As for Ukraine, many US lawmakers have pointed at Russia as the probable source of the missile that brought down Malaysia Airlines Flight 17 in rebel-held territory. A Senate subcommittee considered a new sanctions bill against Russia, but nothing came of it and there are no other proposals in the works.
Libya is also descending into chaos at the moment. More than 150 people have been killed in the past two weeks as armed groups battle over who will get to fill the power vacuum left by the ouster and death of Muammar Gaddafi.
The US was quick to get involved in 2011, but is watching from afar this time around.
2. Child refugees at the US border
More than 90,000 children, most of them from Central America, are expected to cross the US border by the end of September. Most of the children are fleeing violence and war in their home countries.
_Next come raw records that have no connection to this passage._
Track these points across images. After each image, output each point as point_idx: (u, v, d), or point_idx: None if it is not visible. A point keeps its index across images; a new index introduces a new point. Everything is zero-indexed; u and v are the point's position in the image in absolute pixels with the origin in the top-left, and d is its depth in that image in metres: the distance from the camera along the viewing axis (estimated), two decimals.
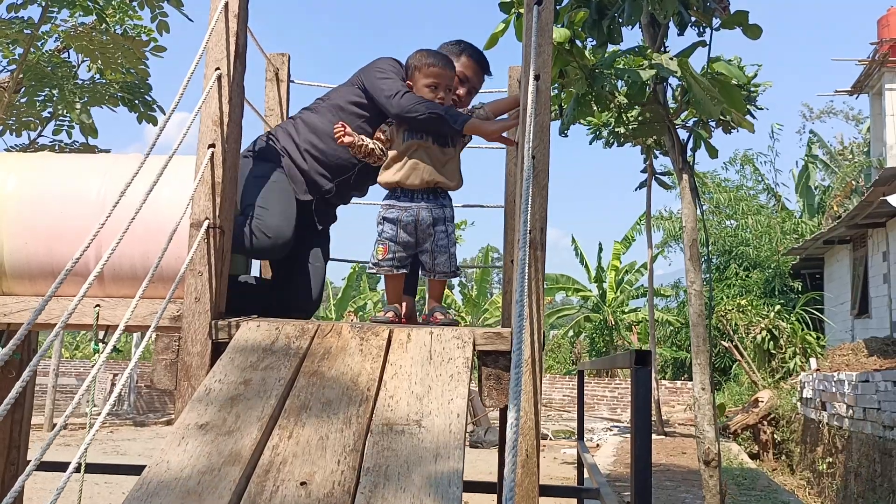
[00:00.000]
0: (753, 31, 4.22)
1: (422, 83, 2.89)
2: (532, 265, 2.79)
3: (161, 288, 2.86)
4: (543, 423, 15.42)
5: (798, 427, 10.76)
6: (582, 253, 21.78)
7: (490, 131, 2.88)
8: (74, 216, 2.96)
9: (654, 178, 11.58)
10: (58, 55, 4.80)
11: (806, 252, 15.51)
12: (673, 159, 4.42)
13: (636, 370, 2.28)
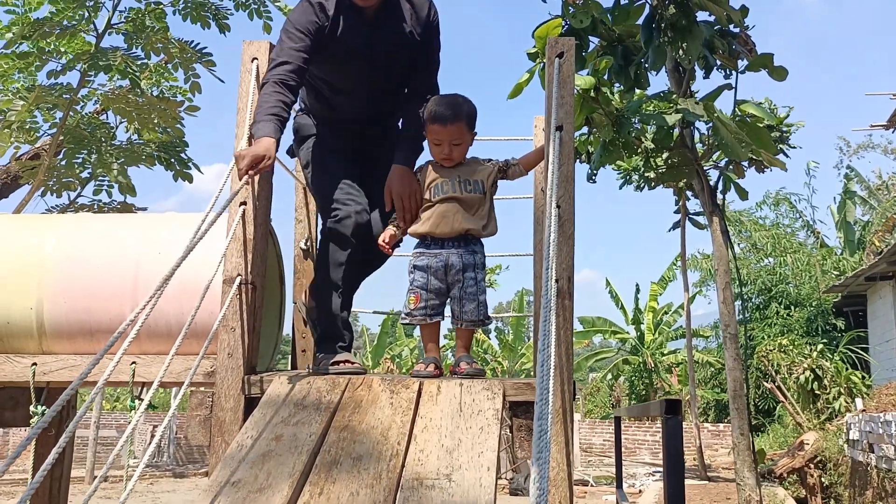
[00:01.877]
0: (779, 72, 4.22)
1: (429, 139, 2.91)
2: (560, 314, 2.79)
3: (195, 344, 2.91)
4: (584, 469, 15.14)
5: (846, 470, 10.42)
6: (617, 295, 21.59)
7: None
8: (111, 276, 3.05)
9: (688, 218, 11.49)
10: (97, 117, 5.00)
11: (847, 289, 15.19)
12: (703, 202, 4.41)
13: (667, 420, 2.26)
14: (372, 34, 2.74)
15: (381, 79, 2.82)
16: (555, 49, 2.77)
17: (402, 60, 2.82)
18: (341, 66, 2.78)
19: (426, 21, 2.79)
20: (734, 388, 4.16)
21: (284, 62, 2.65)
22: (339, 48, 2.73)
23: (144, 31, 4.48)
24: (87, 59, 4.23)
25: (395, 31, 2.76)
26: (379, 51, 2.75)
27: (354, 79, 2.80)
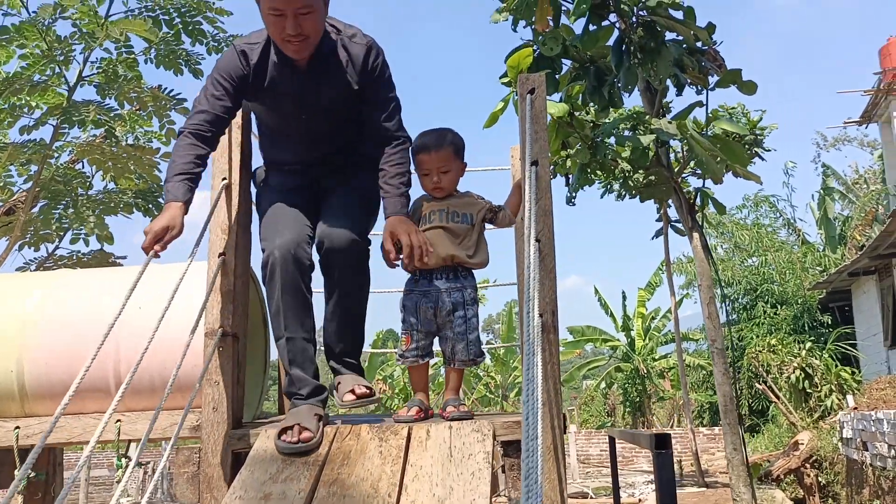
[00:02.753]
0: (748, 87, 4.26)
1: (418, 171, 2.88)
2: (546, 349, 2.78)
3: (179, 398, 2.88)
4: (583, 481, 15.12)
5: (842, 468, 10.46)
6: (606, 302, 21.63)
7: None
8: (92, 334, 3.01)
9: (670, 225, 11.54)
10: (72, 167, 4.96)
11: (832, 285, 15.31)
12: (682, 219, 4.43)
13: (658, 455, 2.25)
14: (305, 84, 2.60)
15: (322, 125, 2.70)
16: (526, 85, 2.78)
17: (343, 109, 2.69)
18: (277, 113, 2.69)
19: (365, 69, 2.62)
20: (724, 403, 4.17)
21: (202, 111, 2.58)
22: (269, 96, 2.63)
23: (117, 80, 4.47)
24: (59, 113, 4.21)
25: (331, 83, 2.61)
26: (313, 100, 2.62)
27: (293, 125, 2.70)
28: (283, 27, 2.39)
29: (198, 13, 4.63)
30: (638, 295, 20.96)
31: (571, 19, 4.16)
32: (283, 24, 2.38)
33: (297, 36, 2.41)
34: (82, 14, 4.27)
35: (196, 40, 4.78)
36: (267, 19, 2.43)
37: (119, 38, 4.29)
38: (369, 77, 2.61)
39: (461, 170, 2.93)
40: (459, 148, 2.91)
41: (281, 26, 2.39)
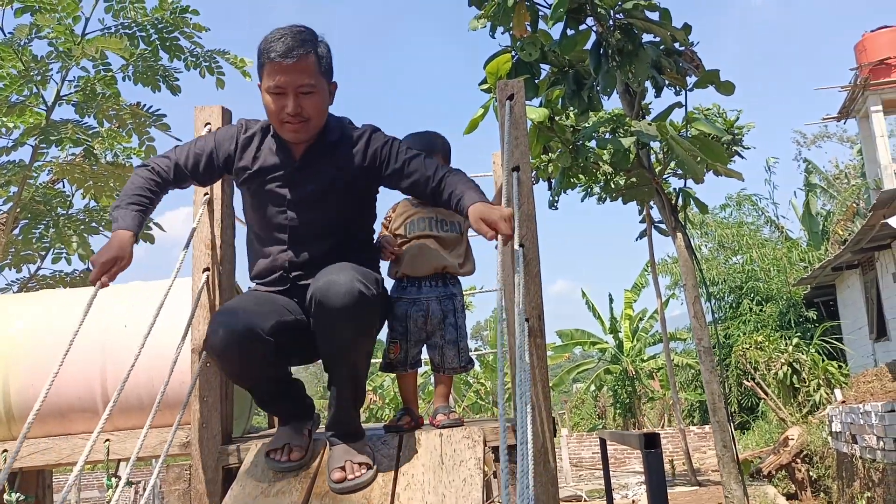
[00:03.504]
0: (726, 87, 4.30)
1: None
2: (533, 353, 2.79)
3: (168, 415, 2.87)
4: (576, 484, 15.12)
5: (832, 462, 10.52)
6: (593, 305, 21.69)
7: None
8: (78, 354, 2.99)
9: (654, 226, 11.61)
10: (52, 187, 4.94)
11: (816, 280, 15.43)
12: (665, 219, 4.46)
13: (647, 454, 2.26)
14: (297, 173, 2.39)
15: (313, 220, 2.41)
16: (505, 91, 2.80)
17: (336, 202, 2.42)
18: (264, 202, 2.42)
19: (369, 147, 2.42)
20: (713, 401, 4.20)
21: (172, 157, 2.46)
22: (258, 182, 2.42)
23: (95, 99, 4.45)
24: (38, 133, 4.19)
25: (327, 171, 2.39)
26: (304, 192, 2.39)
27: (280, 219, 2.41)
28: (282, 106, 2.27)
29: (175, 29, 4.61)
30: (625, 297, 21.03)
31: (549, 24, 4.19)
32: (284, 103, 2.26)
33: (297, 116, 2.28)
34: (58, 33, 4.26)
35: (174, 56, 4.76)
36: (266, 98, 2.30)
37: (95, 56, 4.27)
38: (379, 152, 2.41)
39: None
40: (448, 154, 2.93)
41: (281, 105, 2.27)
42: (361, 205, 2.49)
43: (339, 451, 2.30)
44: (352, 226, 2.49)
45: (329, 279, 2.14)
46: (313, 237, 2.42)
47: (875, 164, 14.91)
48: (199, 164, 2.46)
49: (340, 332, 2.17)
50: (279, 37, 2.25)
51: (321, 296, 2.13)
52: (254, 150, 2.43)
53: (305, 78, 2.25)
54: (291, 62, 2.22)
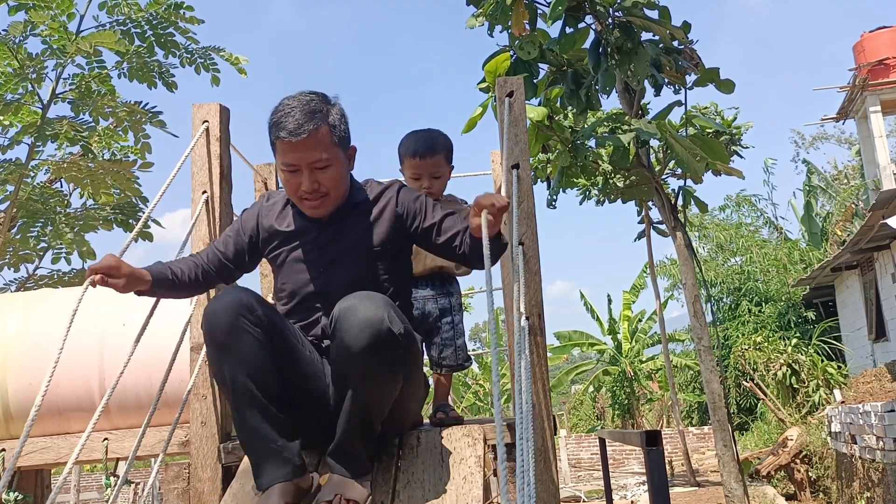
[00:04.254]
0: (726, 85, 4.30)
1: (407, 174, 2.86)
2: (533, 351, 2.79)
3: (167, 414, 2.86)
4: (575, 485, 15.10)
5: (831, 462, 10.51)
6: (592, 306, 21.68)
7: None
8: (76, 353, 2.98)
9: (653, 227, 11.60)
10: (49, 186, 4.93)
11: (815, 281, 15.43)
12: (664, 219, 4.45)
13: (649, 452, 2.25)
14: (325, 237, 2.27)
15: (346, 282, 2.21)
16: (504, 89, 2.79)
17: (368, 260, 2.28)
18: (294, 270, 2.29)
19: (398, 202, 2.30)
20: (713, 400, 4.19)
21: (212, 247, 2.39)
22: (286, 251, 2.30)
23: (91, 96, 4.43)
24: (33, 131, 4.17)
25: (357, 232, 2.27)
26: (334, 253, 2.27)
27: (310, 285, 2.27)
28: (298, 184, 2.14)
29: (169, 24, 4.58)
30: (623, 298, 21.02)
31: (548, 22, 4.17)
32: (299, 181, 2.14)
33: (314, 193, 2.15)
34: (52, 30, 4.24)
35: (169, 52, 4.74)
36: (281, 176, 2.19)
37: (90, 52, 4.25)
38: (408, 207, 2.29)
39: (450, 174, 2.94)
40: (450, 152, 2.92)
41: (296, 183, 2.14)
42: (394, 263, 2.31)
43: (334, 481, 2.06)
44: (386, 285, 2.28)
45: (354, 302, 1.98)
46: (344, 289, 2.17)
47: (874, 164, 14.92)
48: (228, 244, 2.35)
49: (353, 358, 1.96)
50: (288, 111, 2.10)
51: (341, 312, 1.98)
52: (279, 218, 2.30)
53: (319, 153, 2.11)
54: (302, 139, 2.07)
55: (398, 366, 2.05)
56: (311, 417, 2.19)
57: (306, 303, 2.25)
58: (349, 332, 1.93)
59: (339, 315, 1.97)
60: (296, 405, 2.14)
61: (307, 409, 2.18)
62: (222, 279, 2.39)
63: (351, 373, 1.98)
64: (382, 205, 2.29)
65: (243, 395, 2.02)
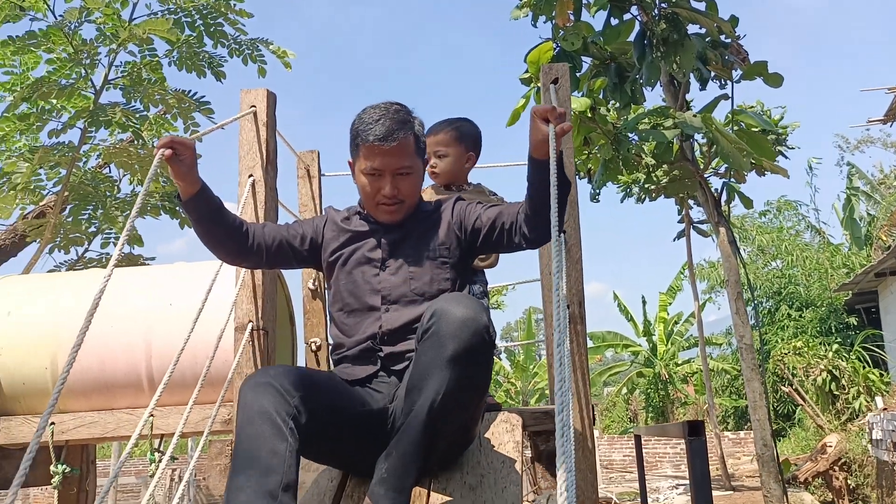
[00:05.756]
0: (774, 79, 4.24)
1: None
2: (574, 340, 2.79)
3: (211, 392, 2.91)
4: (606, 486, 15.00)
5: (871, 470, 10.30)
6: (626, 308, 21.51)
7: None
8: (124, 331, 3.05)
9: (692, 227, 11.46)
10: (100, 171, 5.05)
11: (858, 286, 15.11)
12: (708, 213, 4.41)
13: (691, 442, 2.24)
14: (388, 238, 2.28)
15: (408, 285, 2.23)
16: (549, 76, 2.79)
17: (430, 266, 2.26)
18: (353, 275, 2.27)
19: (453, 211, 2.32)
20: (753, 398, 4.14)
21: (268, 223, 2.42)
22: (348, 252, 2.30)
23: (142, 84, 4.53)
24: (86, 116, 4.28)
25: (420, 238, 2.28)
26: (397, 254, 2.26)
27: (372, 287, 2.24)
28: (378, 188, 2.19)
29: (219, 15, 4.67)
30: (659, 299, 20.81)
31: (592, 13, 4.16)
32: (380, 185, 2.19)
33: (393, 198, 2.21)
34: (106, 17, 4.35)
35: (217, 42, 4.82)
36: (361, 179, 2.22)
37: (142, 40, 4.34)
38: (462, 212, 2.30)
39: (465, 158, 2.89)
40: (465, 135, 2.88)
41: (377, 187, 2.20)
42: (454, 271, 2.28)
43: None
44: (447, 291, 2.24)
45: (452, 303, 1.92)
46: (407, 302, 2.22)
47: None
48: (295, 225, 2.37)
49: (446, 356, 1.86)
50: (377, 118, 2.16)
51: (437, 311, 1.90)
52: (343, 224, 2.33)
53: (404, 160, 2.18)
54: (392, 146, 2.14)
55: (486, 371, 1.98)
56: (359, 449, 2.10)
57: (365, 302, 2.23)
58: (447, 327, 1.86)
59: (436, 313, 1.90)
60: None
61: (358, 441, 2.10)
62: (265, 253, 2.30)
63: (437, 374, 1.87)
64: (441, 213, 2.33)
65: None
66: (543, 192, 1.93)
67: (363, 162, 2.19)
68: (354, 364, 2.21)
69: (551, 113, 1.92)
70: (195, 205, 2.16)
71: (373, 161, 2.17)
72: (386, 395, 2.12)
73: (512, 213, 2.22)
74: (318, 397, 1.93)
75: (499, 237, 2.24)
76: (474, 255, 2.36)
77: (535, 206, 2.08)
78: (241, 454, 1.79)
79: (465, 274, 2.35)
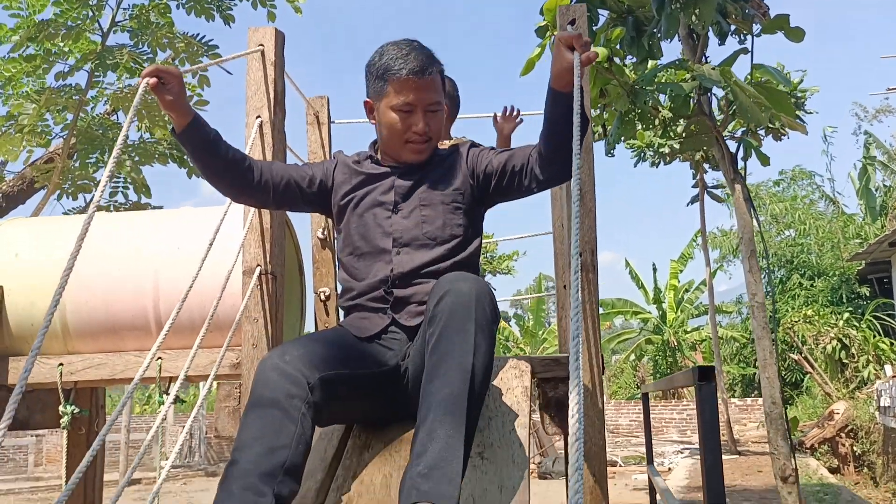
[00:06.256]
0: (796, 33, 4.13)
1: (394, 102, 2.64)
2: (585, 288, 2.75)
3: (219, 336, 2.90)
4: (612, 450, 15.10)
5: (878, 437, 10.32)
6: (637, 275, 21.47)
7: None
8: (131, 274, 3.04)
9: (706, 192, 11.38)
10: (107, 118, 5.01)
11: (871, 256, 15.00)
12: (724, 170, 4.33)
13: (700, 387, 2.21)
14: (401, 180, 2.22)
15: (420, 227, 2.16)
16: (566, 17, 2.73)
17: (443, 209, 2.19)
18: (364, 218, 2.21)
19: (468, 154, 2.26)
20: (763, 357, 4.10)
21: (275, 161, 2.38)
22: (360, 194, 2.23)
23: (149, 27, 4.47)
24: (94, 58, 4.23)
25: (434, 177, 2.23)
26: (410, 195, 2.21)
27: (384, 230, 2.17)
28: (410, 125, 2.12)
29: None
30: (670, 267, 20.77)
31: None
32: (412, 122, 2.12)
33: (423, 135, 2.15)
34: None
35: None
36: (390, 116, 2.12)
37: None
38: (476, 156, 2.24)
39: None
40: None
41: (408, 124, 2.12)
42: (467, 218, 2.22)
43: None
44: (457, 243, 2.19)
45: (457, 275, 1.89)
46: (419, 245, 2.16)
47: None
48: (304, 167, 2.31)
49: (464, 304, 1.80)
50: (407, 52, 2.10)
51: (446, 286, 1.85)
52: (355, 167, 2.26)
53: (435, 95, 2.13)
54: (427, 79, 2.09)
55: (493, 327, 1.87)
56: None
57: (376, 245, 2.17)
58: (455, 287, 1.82)
59: (447, 291, 1.84)
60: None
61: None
62: (273, 190, 2.21)
63: (463, 345, 1.78)
64: (456, 158, 2.26)
65: None
66: (564, 126, 1.85)
67: (394, 98, 2.11)
68: (364, 311, 2.14)
69: (577, 40, 1.84)
70: (188, 136, 2.07)
71: (406, 96, 2.10)
72: (397, 353, 2.07)
73: (523, 156, 2.16)
74: (334, 376, 1.86)
75: (510, 181, 2.19)
76: (487, 202, 2.29)
77: (556, 142, 2.00)
78: (246, 433, 1.70)
79: (477, 222, 2.29)
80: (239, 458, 1.65)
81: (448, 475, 1.62)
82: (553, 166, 2.06)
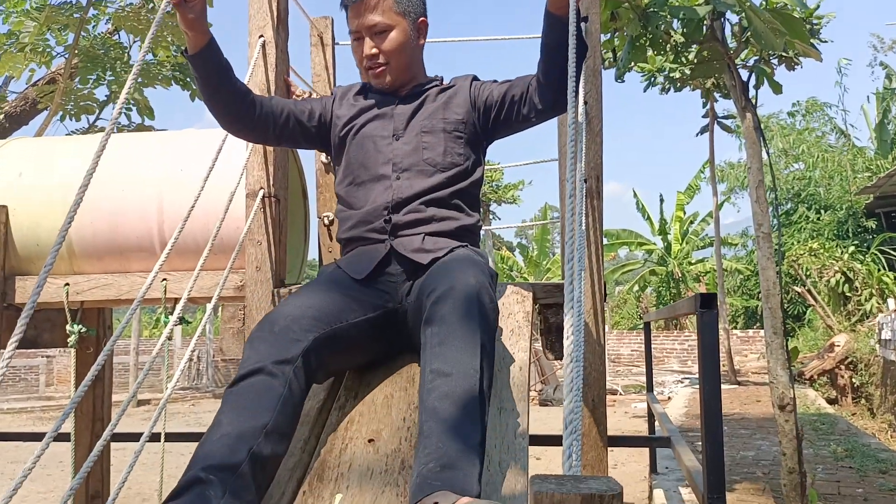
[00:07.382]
0: None
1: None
2: (589, 214, 2.74)
3: (224, 259, 2.91)
4: (612, 379, 15.34)
5: (877, 370, 10.44)
6: (644, 206, 21.40)
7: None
8: (136, 195, 3.04)
9: (717, 121, 11.23)
10: (109, 37, 4.92)
11: (880, 189, 14.89)
12: (735, 99, 4.26)
13: (702, 314, 2.22)
14: (401, 108, 2.19)
15: (420, 154, 2.13)
16: None
17: (444, 137, 2.16)
18: (363, 145, 2.18)
19: (470, 86, 2.21)
20: (767, 287, 4.11)
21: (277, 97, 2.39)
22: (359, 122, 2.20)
23: None
24: None
25: (432, 106, 2.19)
26: (409, 122, 2.17)
27: (380, 157, 2.15)
28: (361, 52, 2.15)
29: None
30: (677, 198, 20.68)
31: None
32: (362, 48, 2.14)
33: (373, 57, 2.13)
34: None
35: None
36: (351, 48, 2.20)
37: None
38: (478, 88, 2.20)
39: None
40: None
41: (360, 51, 2.16)
42: (467, 148, 2.18)
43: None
44: (458, 171, 2.15)
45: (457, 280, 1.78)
46: (419, 171, 2.11)
47: None
48: (306, 101, 2.27)
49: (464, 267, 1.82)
50: None
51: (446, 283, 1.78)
52: (354, 97, 2.25)
53: (376, 17, 2.09)
54: (360, 3, 2.09)
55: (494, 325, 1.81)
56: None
57: (376, 172, 2.14)
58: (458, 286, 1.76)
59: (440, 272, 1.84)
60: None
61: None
62: (273, 125, 2.19)
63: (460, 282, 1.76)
64: (456, 88, 2.22)
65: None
66: (561, 52, 1.76)
67: (348, 28, 2.15)
68: (362, 243, 2.10)
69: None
70: (203, 60, 2.00)
71: (350, 23, 2.13)
72: (394, 296, 2.03)
73: (522, 85, 2.12)
74: (331, 332, 1.82)
75: (509, 111, 2.15)
76: (489, 135, 2.25)
77: (553, 69, 1.95)
78: (230, 402, 1.64)
79: (479, 154, 2.25)
80: (220, 419, 1.60)
81: (466, 472, 1.46)
82: (550, 94, 2.02)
Obama asked Congress for $3.7 billion to help federal agencies struggling to manage the influx of the refugees. But he didn't get it. Congress, in a not-very-shocking turn of events, couldn't agree on a short-term fix to the issue, let alone a long-term one. The Democrat-controlled Senate wanted to give Obama $2.7 billion, plus some funding for Israel and money to battle Western wildfires, but the GOP-controlled House thought that was too much.
House Republicans scraped together enough votes late Friday night to pass a $694 million border security bill, but it's almost certain to never become law. The Senate won't ever vote on it, and Obama has vowed to veto the plan if it ever makes it to his desk.
The House vote came after GOP leaders canceled a vote on the measure altogether Thursday amid in-fighting with tea party members.
Texas Gov. Rick Perry and other conservatives freaked out, and House leaders called lawmakers back from the airport (literally) and pieced together the DOA legislation passed Friday.
There's a huge partisan rift on this issue. And with a split Congress, it's hard to see any major immigration reform happening by the end of the year.
3. The American highway system is terrible and desperately needs fixing, sooner than later
While Congress did manage to pass a short-term fix to keep the nation's highway trust fund from running out of money, the $11 billion will only last so long.
Money is expected to get low again by May, and lawmakers are nowhere near taking up Obama's long-term transportation plan, which would increase highway and transit funding to the tune of $302 billion.
The nation's roads and bridges are a mess. They were given a D+ by the American Society of Civil Engineers last year, and they're only getting worse as Congress dawdles. If US media covered the United States the way it did other nations, it would already be calling it a "developing country."
4. The government could shutdown again in October unless Congress gets its act together
Remember this scene last October, when the federal government actually shut down for several days?
It could happen again if Congress doesn't hammer out a deal on overall government funding by the end of September. The House has passed about half of the funding bills for various government agencies, but the Senate hasn't voted on a single one yet.
House Speaker John Boehner has said he expects the House to extend current funding levels through sometime in December. But there's no long-term deal in the works.
So, in other words, another punt until the next crisis.